Forensic Analytics: The Basics


“Forensic Analytics describes the act of obtaining and analyzing electronic data using formulas and statistical techniques to reconstruct, detect, or otherwise support a claim of financial fraud.”
Mark J. Nigrini, Forensic analytics

Although it seems like a task that could be performed solely using computer software, we were astonished to discover that there were no proper tools to perform these analyzes. Instead, tools like Microsoft Excel and Access are constantly used by auditors and accountants to run Forensic analyzes on their data. Although these tools perform extremely well in different contexts, when it comes to Forensic Analytics, they make lousy tools. Analyzing a simple dataset involves writing a bunch of formulae, generating charts, copying and pasting data from place-to-place; bottom line: it’s a big mess.

Forestpin was developed to solve this issue. Forestpin allows you to run complex forensic analyzes on your data in less than a second while it might take up to weeks to perform the same set of tasks using other tools.

(You can learn more about Forestpin on https://www.forestpin.com).

Running Forensic Analyzes

Forensic analytics generally involves four steps.

1. Data Collection

2. Data Preparation

3. Running Forensic Analyzes

4. Evaluation, investigation, and reporting.

Forestpin simplifies the latter three steps for you. To run analyzes on your data: just copy and paste data from Excel, or just upload your data in the .csv format.

High-Level Data Overview tests

High-Level Data overview tests allow investigators to get an overview of the dataset they’re analyzing.

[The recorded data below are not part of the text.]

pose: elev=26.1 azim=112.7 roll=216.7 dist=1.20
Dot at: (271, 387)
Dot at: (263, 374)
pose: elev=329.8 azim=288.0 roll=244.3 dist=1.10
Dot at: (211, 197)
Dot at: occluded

Forestpin offers a number of High-Level data overview tests, including Data Summary, Transaction ID summary, Transaction ID analysis by Vendor…

Summary of all the transactions
Transaction ID analysis by Vendor

Duplicate Tests

Duplicate tests allow investigators identify recurring transactions and evaluate risks involving them. According to Mark J. Nigrini, excessive duplications within subsets are indicators of fraud and errors.

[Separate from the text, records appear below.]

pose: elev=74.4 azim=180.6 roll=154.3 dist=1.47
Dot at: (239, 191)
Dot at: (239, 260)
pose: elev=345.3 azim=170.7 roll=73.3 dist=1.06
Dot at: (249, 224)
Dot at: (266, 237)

There is always going to be some amount of normal duplication, this makes it irrational to analyse duplicates based solely on the number of recurrences. To provide the investigator with more insight, Forestpin lists High-Risk duplicates: those might be worth investigating further.

List of all the duplicates sorted by the risk value.

Transaction vs Time

Analysing data with respect to time could be helpful when identifying fraudulent transactions. This type of analyses proves to be useful when detecting large anomalies. Among analyses Forestpin provide are Monthly timeline, Daily Transaction Volume and Daily Transaction Value. Summaries of these analyses are provided alongside with simple visualisations.

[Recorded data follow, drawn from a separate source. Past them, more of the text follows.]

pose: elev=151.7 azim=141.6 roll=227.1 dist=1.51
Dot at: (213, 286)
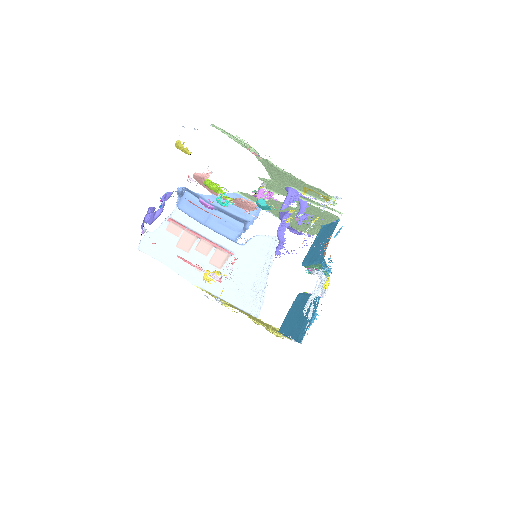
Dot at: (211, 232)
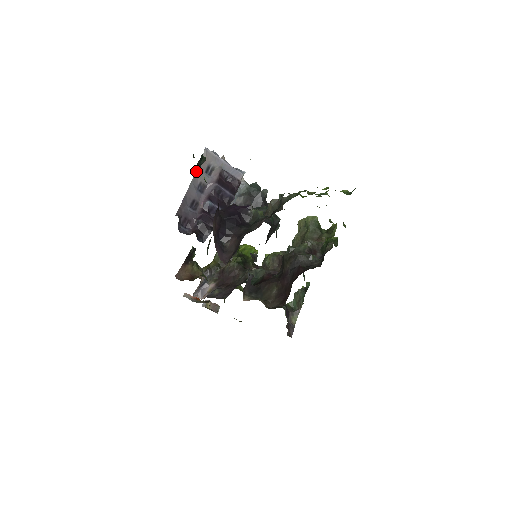
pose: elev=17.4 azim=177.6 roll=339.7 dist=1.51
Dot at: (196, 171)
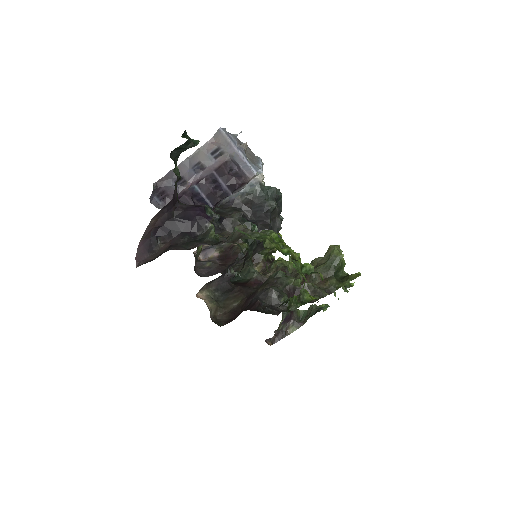
Dot at: (178, 153)
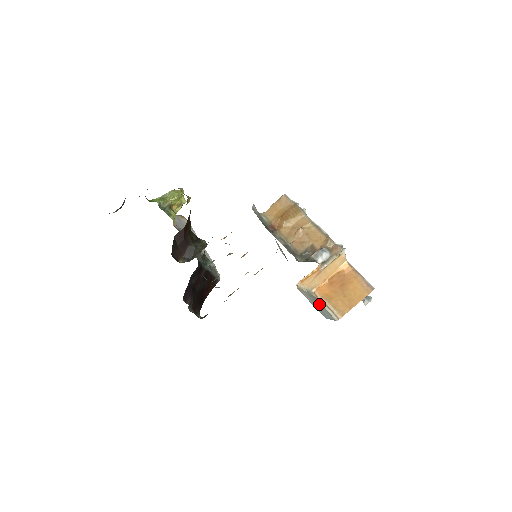
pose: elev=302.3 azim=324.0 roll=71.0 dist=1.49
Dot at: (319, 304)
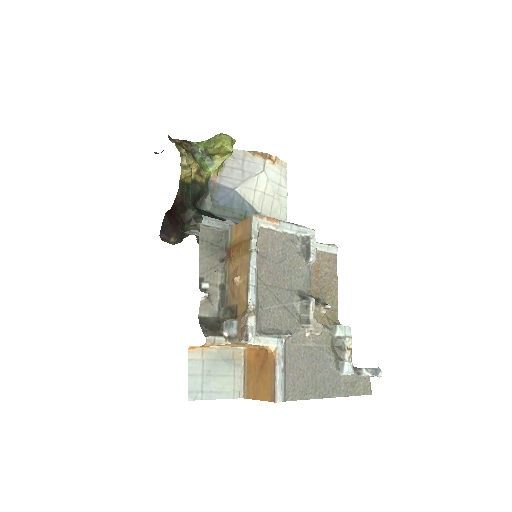
Dot at: (227, 371)
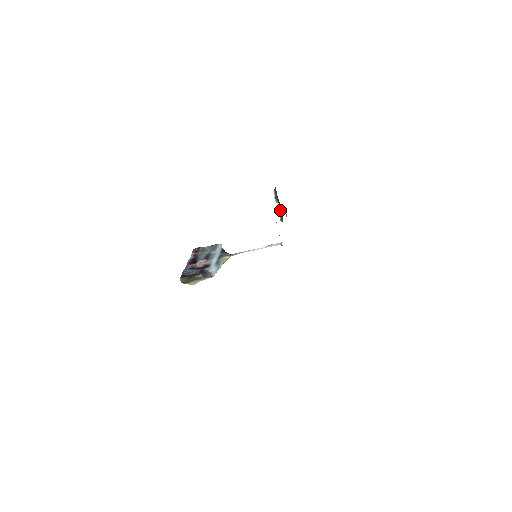
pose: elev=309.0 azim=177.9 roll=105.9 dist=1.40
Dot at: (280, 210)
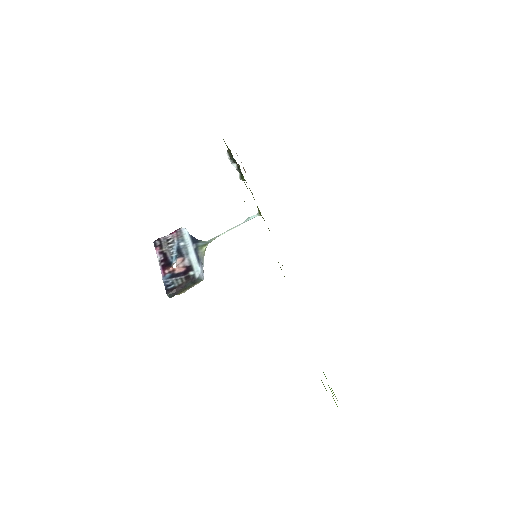
Dot at: (238, 170)
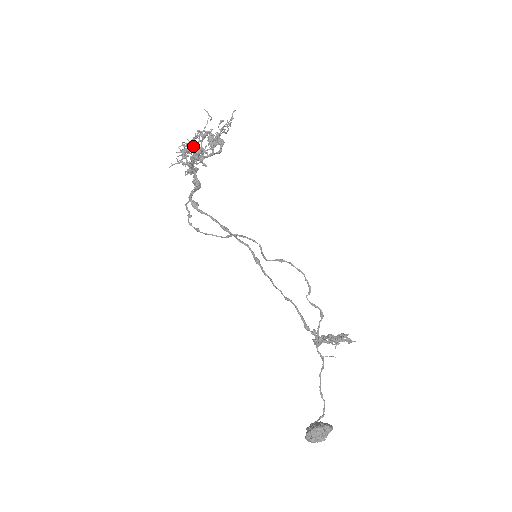
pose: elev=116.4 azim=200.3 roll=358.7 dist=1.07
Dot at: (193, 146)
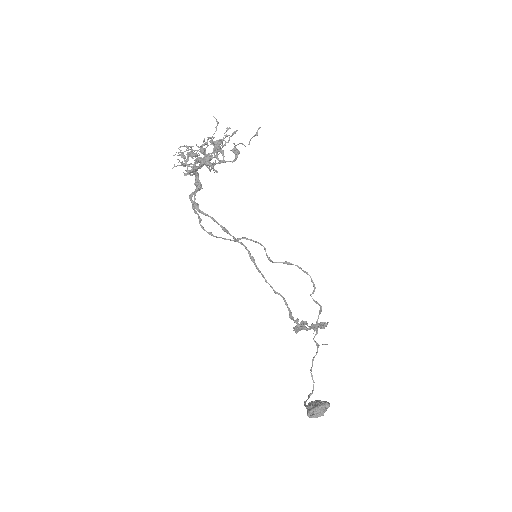
Dot at: (202, 151)
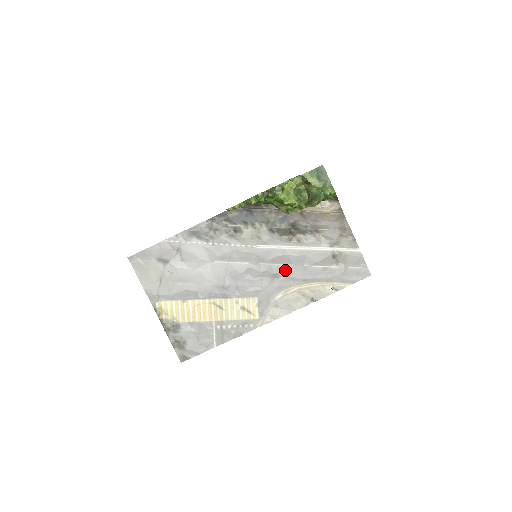
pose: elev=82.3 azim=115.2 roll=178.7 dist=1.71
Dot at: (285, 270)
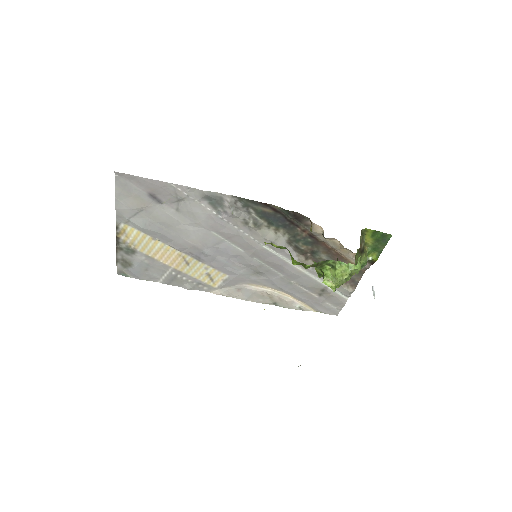
Dot at: (272, 274)
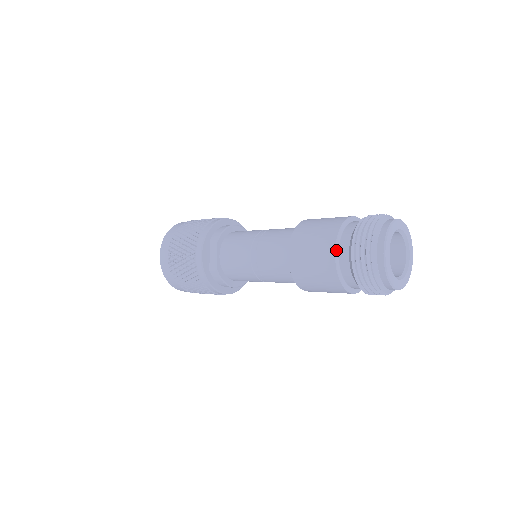
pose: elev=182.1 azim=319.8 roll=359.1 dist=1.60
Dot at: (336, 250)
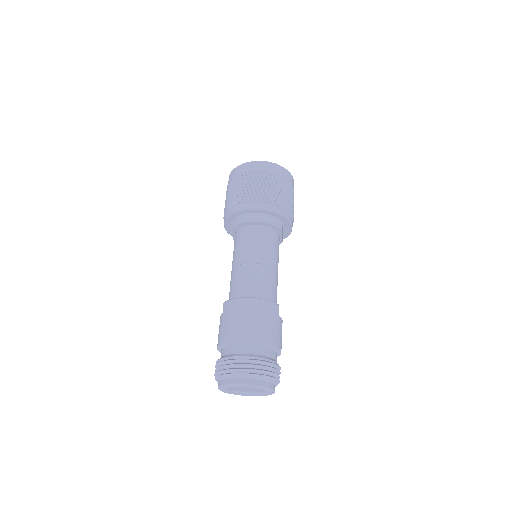
Dot at: (218, 349)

Monthly which shows the distribution of payments over the months.
Distribution of Transactions

Vendor Analysis

There are several forms of Vendor Fraud Schemes. Vendor fraud can be carried out by internal parties, vendors, or by internal parties who are working with vendors in return for personal gain. There are multiple ways that vendor fraud can take place. Ghost vendors, overbilling, kickbacks (employees accepting misappropriate funding from vendors to enable fraudulent activities) are a few of them.

Forestpin allows you to run multiple forensic analyses on vendors.

Vendor Analysis: Number of Transactions and Total Value

This analysis gives a summary of all the vendors, with intuitive visualizations for the number of transactions per vendor, the total value of transactions per vendor and distribution of payments of the vendor over time.

Relative Size Factor and Z-Score

R.S.F and Z-score gives an idea about the distribution of payments for a certain vendor. These analyzes can help you identify the pattern of payments and help you identify large fraudulent transactions.

Relative Size Factor compares the highest value payment to the average payment.

R.S.F. will take a high value when the highest transaction is significantly larger than the average. If a vendor has a high R.S.F., further investigation is recommended.

Z-Score gives the difference between the highest and the lowest transactions with relative to the Standard Deviation of the vendor.

Z-score helps you find payments that deviated from the normal payment pattern and it gives you a better indication about the authenticity of the transaction.